14 June 2018

Tenants living in any of Sheffield City Council’s high rise buildings are being assured that their safety is its number 1 priority.

The council is working with key partners and building owners to make sure their accommodation is safe and has committed to take action against any building owner that could put residents at risk.

A key part of this safety work is to make sure that tenants and residents are involved at every stage of the decision-making process.

Like many cities and anyone who works in Housing there is still shock about the tragedy at Grenfell Tower. It’s recognised in the city just how important it is to listen and work closely with residents so that they are fully involved in decisions being taken about their homes and their safety.

Councillor Jim Steinke, Cabinet Member for Neighbourhoods and Community Safety said: “I am committed to learning from the Grenfell Tragedy and making sure that anyone living in high rise accommodation is safe and feels safe. My officers are also following the Grenfell Tower Inquiry closely and we all look forward to reading the interim report as soon as it becomes available.

“Whatever lessons emerge from the inquiry will be taken on board and the council will do all that is necessary to ensure that our tenants can live in comfort and safety and above all that they can do so in complete peace of mind.

“I will adopt a zero tolerance to anyone operating in the city who does not share this approach. We are fortunate in Sheffield that we have some very high standards of accommodation and management arrangements.  As a city we are starting from a good place, because the council has invested heavily in its own housing to address any fire risk.

“Obviously, improvements can always be made and that is why I am personally listening and acting on any learning from the public inquiry, the outcome of the Independent Review of Building Regulations and Safety by Dame Judith Hackitt and when speaking with the Government.”

Of the 24 tower blocks owned by the city council, a single element of the cladding system at Hanover Tower failed new fire tests prompted by the Grenfell Tower fire in London last June. Once the council became aware that the cladding at Hanover Tower had failed the government’s new test a decision was taken to immediately remove it, without waiting for further guidance as the safety of tenants and leaseholders was most important.

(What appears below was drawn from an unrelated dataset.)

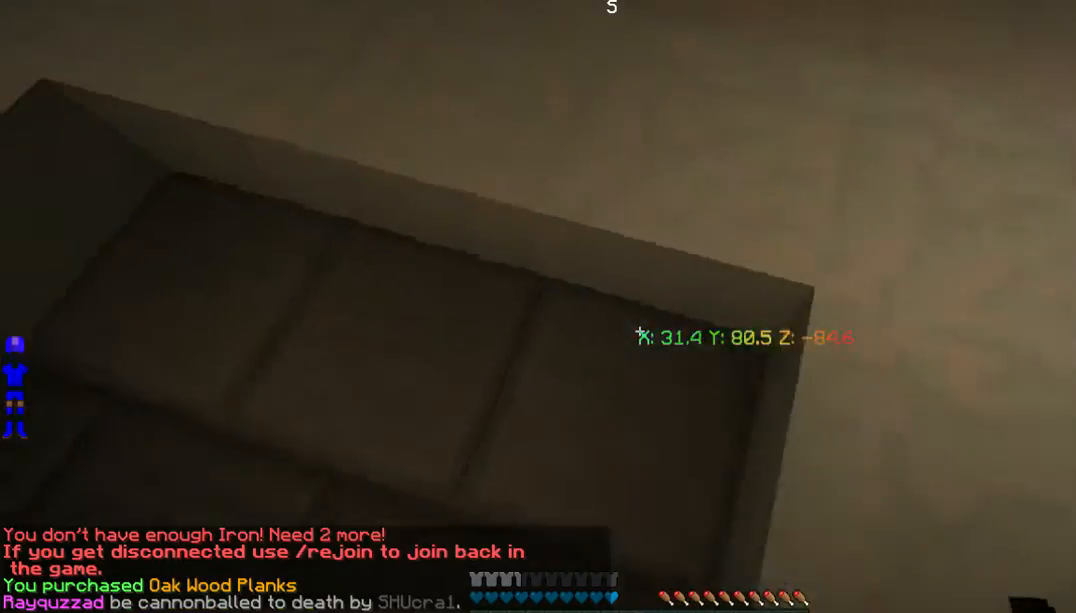
{"keys": ["w"], "mouse": [], "events": [[100, "a", "down"], [334, "a", "up"]]}
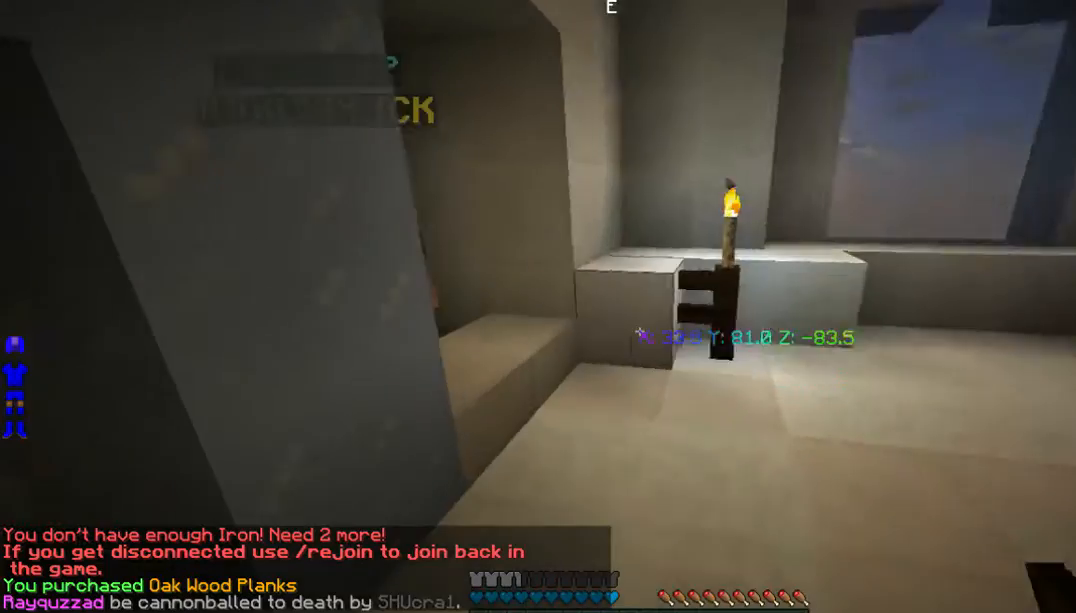
{"keys": ["w"], "mouse": [], "events": []}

The installation of new fire-resistant cladding on Hanover Tower in Broomhall is expected to at the end of the summer and will take about seven months to complete.

The council has been working closely with residents at Hanover as part of the Hanover Project tenants & residents Group.

Through working together, a final decision on cladding options has been taken. Solid aluminium cladding with mineral wool insulation which satisfies the issues identified in the Interim Hackett review will be installed and the design of cladding will be checked by a third-party accredited fire engineer.


The council remains committed to installing sprinklers in its tower rise blocks and a fire specialist has been appointed to advise. Consultation with tenants and leaseholders will take place on a block-by-block basis.